Military mobility – once overlooked and underfunded – has become a cornerstone of the EU’s defence ambitions. This shift reflects a stark reality: Russia’s full-scale invasion of Ukraine has entered its fifth year, US engagement in European security is increasingly uncertain, and the prospect of a Russian attack on NATO territory by 2029 has shifted from a hypothetical to a planning assumption.
The EU’s ambition to enable the free movement of military assets across borders at speed and scale has thus grown. Most notably, the European Commission and the High Representative published a Joint Communication on military mobility in November 2025, outlining concrete steps towards a “Military Schengen” by 2030.
The communication sets out an ambitious roadmap and addresses many long-standing concerns, including the need for less paperwork, emergency mechanisms and resilient infrastructure.
Yet ambition alone will not deliver results. The final shape and binding force of the regulation, as well as the size of associated budgets, will hinge on negotiations among member states that risk being slowed by national prerogatives and bureaucratic inertia.
Recent efforts by member states and the European Parliament to curb the Commission’s role in crisis logistics and emergency activation reflect a broader push to reassert national control and limit supranational authority.
Meaningful progress, however, does not depend on unanimous decisions among all 27 member states. The emergence of coalitions advancing practical solutions on military mobility – such as regional cooperation between Poland, Germany and the Netherlands, or corridor initiatives in the Baltic and Southern European regions – demonstrates this.
European capitals should therefore waste no time and focus on the many low-hanging fruits: measures that are politically feasible, technically straightforward and operationally consequential.
First, member states should systematically identify where existing systems would fail under pressure. One effective way to do so is to task red teams to ‘attack’ European military mobility infrastructure and procedures. Red teaming is increasingly used in the private and public sectors to identify weaknesses, challenge assumptions and anticipate threats.
The most effective red teams are independent and interdisciplinary, helping to avoid groupthink and inertia. One EU country’s team of professional ‘saboteurs’ – military and civilian; logisticians, cyber security experts, and information warriors – should be invited to stress-test another’s plans to host and transit allied troops and equipment, and vice versa.
Such exercises would expose underappreciated vulnerabilities while generating new ideas for disrupting adversary force movements should deterrence fail and crisis turn into conflict.
To up the challenge – and draw on combat-tested expertise – the EU should invite Ukrainian red teams to test European systems and planning assumptions. In recent exercises, Ukrainian participants have already confronted NATO troops with formidable challenges and learning opportunities.

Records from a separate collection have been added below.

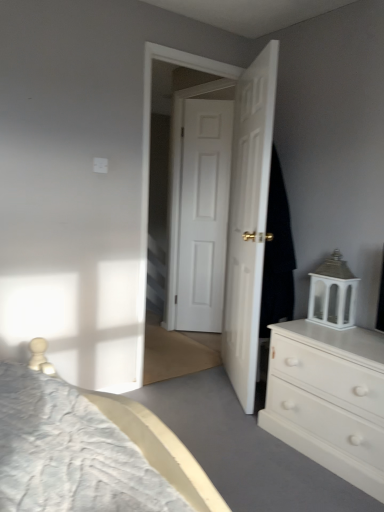
Question: Is white matte door at center, placed as the 1th door when sorted from back to front, in contact with white wooden door at center?

Choices:
 (A) no
 (B) yes

Answer: (A)

Question: Considering the relative positions of white matte door at center, marked as the 2th door in a front-to-back arrangement, and white wooden door at center in the image provided, is white matte door at center, marked as the 2th door in a front-to-back arrangement, to the left of white wooden door at center from the viewer's perspective?

Choices:
 (A) no
 (B) yes

Answer: (A)

Question: Is white matte door at center, marked as the 2th door in a front-to-back arrangement, outside white wooden door at center?

Choices:
 (A) no
 (B) yes

Answer: (B)

Question: Is white matte door at center, placed as the 1th door when sorted from back to front, wider than white wooden door at center?

Choices:
 (A) yes
 (B) no

Answer: (B)

Question: Is white matte door at center, placed as the 1th door when sorted from back to front, looking in the opposite direction of white wooden door at center?

Choices:
 (A) no
 (B) yes

Answer: (B)

Question: Is white matte door at center, placed as the 1th door when sorted from back to front, positioned in front of white wooden door at center?

Choices:
 (A) no
 (B) yes

Answer: (A)

Question: Considering the relative sizes of white matte chest of drawers at right and white wooden door at center in the image provided, is white matte chest of drawers at right wider than white wooden door at center?

Choices:
 (A) yes
 (B) no

Answer: (A)

Question: Is white matte chest of drawers at right aimed at white wooden door at center?

Choices:
 (A) yes
 (B) no

Answer: (B)

Question: Can you confirm if white matte chest of drawers at right is taller than white wooden door at center?

Choices:
 (A) yes
 (B) no

Answer: (B)

Question: Is white matte chest of drawers at right next to white wooden door at center?

Choices:
 (A) no
 (B) yes

Answer: (A)

Question: Is white matte chest of drawers at right at the right side of white wooden door at center?

Choices:
 (A) yes
 (B) no

Answer: (A)

Question: From the image's perspective, is white matte chest of drawers at right below white wooden door at center?

Choices:
 (A) yes
 (B) no

Answer: (A)

Question: From a real-world perspective, is white matte chest of drawers at right positioned under black fabric at right based on gravity?

Choices:
 (A) no
 (B) yes

Answer: (B)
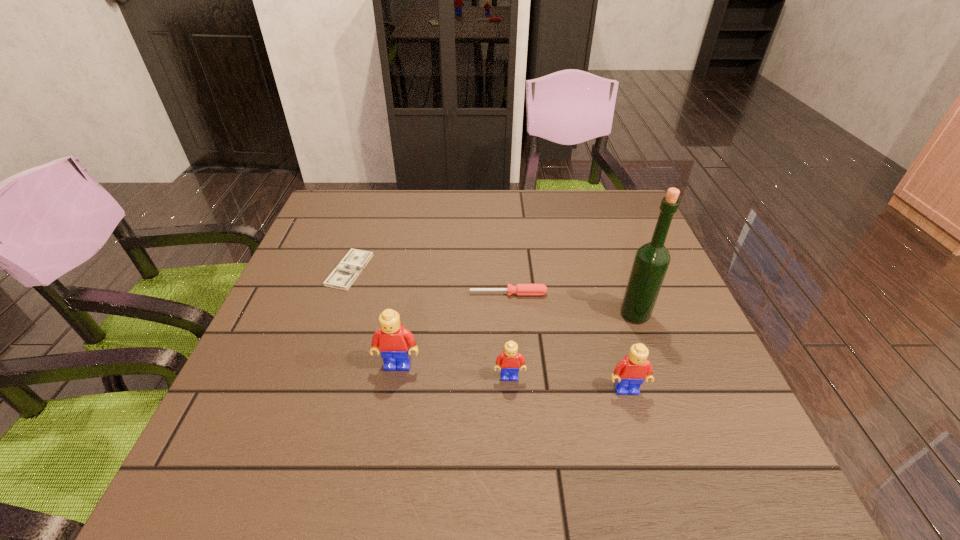
Where is `liquor present at the right edge`? The image size is (960, 540). liquor present at the right edge is located at coordinates (652, 259).

The width and height of the screenshot is (960, 540). I want to click on object that is at the near right corner, so click(x=630, y=372).

The image size is (960, 540). What are the coordinates of `vacant space at the far edge` in the screenshot? It's located at (404, 201).

This screenshot has height=540, width=960. In order to click on vacant space at the near edge in this screenshot , I will do `click(601, 396)`.

The height and width of the screenshot is (540, 960). In order to click on vacant space at the left edge in this screenshot , I will do `click(284, 310)`.

Where is `vacant space at the right edge of the desktop`? vacant space at the right edge of the desktop is located at coordinates (660, 289).

At what (x,y) coordinates should I click in order to perform the action: click on vacant area at the far left corner. Please return your answer as a coordinate pair (x, y). This screenshot has width=960, height=540. Looking at the image, I should click on (376, 193).

Where is `free space at the near left corner of the desktop`? The height and width of the screenshot is (540, 960). free space at the near left corner of the desktop is located at coordinates (240, 407).

What are the coordinates of `free space at the far right corner` in the screenshot? It's located at (612, 225).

Second, strengthening societal resilience against sabotage and hybrid threats is imperative. Since the expulsion of Russian diplomats and intelligence officers in February 2022, the Kremlin has increasingly relied on ‘disposable agents’ – low-skilled third-country nationals recruited online – to photograph infrastructure, track supply movements or carry out low-cost attacks.
While such incidents have risen sharply across several European countries over the past three years, they declined markedly in Ukraine in 2025 following public awareness campaigns and stricter penalties. Kyiv also established effective reporting channels, receiving more than 5,000 submissions that year. Such lessons remain underused and fragmented across member states. Germany, for instance, lacks a single point of contact to report suspicious activity.
Establishing clear, centralised reporting channels and sustained public awareness campaigns would be a low-cost, high-impact step. National intelligence services are well placed to manage such channels, while interior ministries should lead public outreach.
Finally, military mobility cannot function without the private sector. From logistics providers to construction firms, port operators and railway companies, private actors are indispensable to moving military assets across Europe. Building on the implementation of the Joint Communication, member states and EU institutions should establish formats to enhance dialogue and cooperation with the private sector. Public-private working groups could engage relevant actors, build trust and ensure a steady flow of information on the implementation of military mobility policies and industry requirements.
Access to specific non-operational data – much of which currently remains classified – will also be essential for effective cooperation and adequate preparation. This could be achieved through an EU-level civil–military communication framework allowing secure, tiered information-sharing, including EU Classified Information, with vetted representatives of strategically relevant private-sector actors.
These measures will not deliver a fully-fledged Military Schengen on their own. But they would produce immediate, tangible gains while strengthening the trust, cooperation and operational awareness needed to accelerate more ambitious reforms and infrastructure projects.
At a time when Europe can ill afford delay, focusing on pragmatic steps is not a second-best option – it is the most credible path to ensuring that forces can move swiftly and securely when it matters most.
Jannik Hartmann is a Non-Resident Associate Fellow at NATO Defence College (NDC).
Rafael Loss is a Policy Fellow at the European Council on Foreign Relations (ECFR)
Mihai Chihaia is a Policy Analyst at the European Policy Centre (EPC).
The views expressed reflect the personal opinions of the authors and not those of their institutions.